QUELS RÔLES PEUVENT JOUER LES INTRAPRENEURS·ES DANS VOTRE ORGANISATION?

  • Cerner un irritant ou un enjeu à résoudre en mettant le doigt sur les éléments qui nuisent à l’atteinte des résultats et qui méritent d’être améliorés.
  • Consulter les équipes dans l’élaboration et la mise en œuvre de la solution, et en s’inspirant des meilleures pratiques existantes pour tester les idées, cibler les problèmes induits par la solution, écouter attentivement le retour des personnes qui vont les utiliser pour réviser les solutions à partir de leurs commentaires.
  • Déployer la solution en veillant à ce que tout se passe bien.
  • Mesurer la performance de la solution en établissant dès le départ des indicateurs pertinents.
  • Rendre compte à sa direction générale, notamment en l’informant des résultats obtenus grâce à la solution mise en place.

La personne intrapreneur·e n’est pas responsable de toutes ces étapes; c’est pourquoi les gestionnaires doivent l’aider à bien s’entourer pour mener à bien son projet.

QU’EST-CE QU’UNE « STARTUP » D’ÉTAT?

Une jeune entreprise d’État (ou startup) est une équipe composée d’intrapreneur·es, généralement accompagnée d’une ou d’un coach en méthodes agiles et de personnes en développement informatique qui ont pour objectif commun d’apporter une réponse à une difficulté rencontrée au sein d’une administration dans la mise en œuvre d’un projet, d’une politique ou d’un service.
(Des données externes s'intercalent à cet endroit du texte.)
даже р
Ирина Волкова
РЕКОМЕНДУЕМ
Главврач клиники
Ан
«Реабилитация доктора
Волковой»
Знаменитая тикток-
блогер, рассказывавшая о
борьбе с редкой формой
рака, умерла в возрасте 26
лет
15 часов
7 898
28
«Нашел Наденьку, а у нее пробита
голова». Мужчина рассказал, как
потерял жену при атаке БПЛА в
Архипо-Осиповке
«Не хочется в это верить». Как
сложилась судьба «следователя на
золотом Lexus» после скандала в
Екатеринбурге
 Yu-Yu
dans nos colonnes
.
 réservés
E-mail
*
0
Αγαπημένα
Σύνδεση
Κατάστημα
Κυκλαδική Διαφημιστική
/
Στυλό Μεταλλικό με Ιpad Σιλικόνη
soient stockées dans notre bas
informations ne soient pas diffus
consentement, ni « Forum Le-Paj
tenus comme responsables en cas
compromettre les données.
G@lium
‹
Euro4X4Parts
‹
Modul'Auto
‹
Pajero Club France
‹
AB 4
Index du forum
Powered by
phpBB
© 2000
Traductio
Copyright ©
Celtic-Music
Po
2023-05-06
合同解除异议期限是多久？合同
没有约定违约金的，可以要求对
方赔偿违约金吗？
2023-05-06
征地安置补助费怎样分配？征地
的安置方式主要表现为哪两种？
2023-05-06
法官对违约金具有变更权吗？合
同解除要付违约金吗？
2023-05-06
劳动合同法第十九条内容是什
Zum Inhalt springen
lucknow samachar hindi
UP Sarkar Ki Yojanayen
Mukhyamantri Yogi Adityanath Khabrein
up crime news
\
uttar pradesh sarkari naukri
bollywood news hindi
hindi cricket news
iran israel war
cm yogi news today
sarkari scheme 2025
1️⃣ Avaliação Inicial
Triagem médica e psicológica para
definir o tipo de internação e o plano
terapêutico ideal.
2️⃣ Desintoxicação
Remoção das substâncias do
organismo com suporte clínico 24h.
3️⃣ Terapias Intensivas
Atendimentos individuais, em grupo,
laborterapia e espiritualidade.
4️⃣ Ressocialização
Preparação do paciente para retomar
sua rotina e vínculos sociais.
Les startups d’État peuvent être créées par :

  • Les hauts gestionnaires pour moderniser leur administration;
  • Le personnel confronté à des problèmes de terrain, qui a des idées de solutions pour les résoudre et qui est prêt à s’impliquer dans le développement de celles-ci;
  • Les développeurs et développeuses, concepteur·es, chargé·es de déploiement, coachs, entrepreneur·es, etc. qui souhaitent mettre leurs compétences au profit de la modernisation de l’État.

LE SAVIEZ-VOUS?

En France, 63 startups d’État ont été créées depuis 2013. Elles sont accompagnées au sein de 6 incubateurs membres du réseau Découvrir le programme — beta.gouv.fr. L’ensemble des startups d’État constitue aujourd’hui un réseau de 140 personnes pour un budget annuel de 8 millions d’euros (hors rémunération du personnel public). Sur l’ensemble du portefeuille :

  • 9 startups d’État ont échoué (15 %);
  • 49 sont toujours en phase de développement (77 %);
  • 5 sont devenues des services publics numériques nationaux (8 %).